§ Exercise text:
★ ★ ★ ★ ★

The docs say that replaceState "may be removed entirely in a future version of React." I think it will most definitely be removed because replaceState doesn't really jive with the philosophy of React. It facilitates making a React component begin to feel kinda swiss knife-y.
This grates against the natural growth of a React component of becoming smaller, and more purpose-made.
In React, if you have to err on generalization or specialization: aim for specialization. As a corollary, the state tree for your component should have a certain parsimony (it's fine to tastefully break this rule if you're scaffolding out a brand-spanking new product though).
Anyway this is how you do it. Similar to Ben's (accepted) answer above, but like this:
this.setState(this.getInitialState());
Also (like Ben also said) in order to reset the "browser state" you need to remove that DOM node. Harness the power of the vdom and use a new key prop for that component. The new render will replace that component wholesale.

★ ★ ★ ★ ★

§ Data for review:
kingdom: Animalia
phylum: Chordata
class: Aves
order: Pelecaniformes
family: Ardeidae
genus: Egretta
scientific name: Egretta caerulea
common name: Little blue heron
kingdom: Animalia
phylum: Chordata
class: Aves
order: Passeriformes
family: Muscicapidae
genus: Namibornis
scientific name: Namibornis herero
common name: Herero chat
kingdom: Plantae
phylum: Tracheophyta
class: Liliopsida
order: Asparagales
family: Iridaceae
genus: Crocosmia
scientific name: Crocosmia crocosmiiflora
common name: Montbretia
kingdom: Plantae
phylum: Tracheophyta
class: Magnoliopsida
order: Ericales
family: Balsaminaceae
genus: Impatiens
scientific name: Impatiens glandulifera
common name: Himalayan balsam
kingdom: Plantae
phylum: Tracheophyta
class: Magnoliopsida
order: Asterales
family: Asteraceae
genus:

★ ★ ★ ★ ★

§ Work request 1:
Answer these about the replaceState text:
(a) When you have to err on generalization or specialization, which should you aim for?
(b) What single line of code does it give for resetting the state?
(c) What do you need to remove to reset the "browser state"?
§ Work request 2:
Switch "wholesale" to "completely" and write out the part of the replaceState text that begins at the words "Anyway this is" and stops after "that component wholesale.".
The items have no connection to the replaceState text.

§ Response area 1:
(a) Specialization.
(b) this.setState(this.getInitialState());
(c) That DOM node.

§ Response area 2:
Anyway this is how you do it. Similar to Ben's (accepted) answer above, but like this:
this.setState(this.getInitialState());
Also (like Ben also said) in order to reset the "browser state" you need to remove that DOM node. Harness the power of the vdom and use a new key prop for that component. The new render will replace that component completely.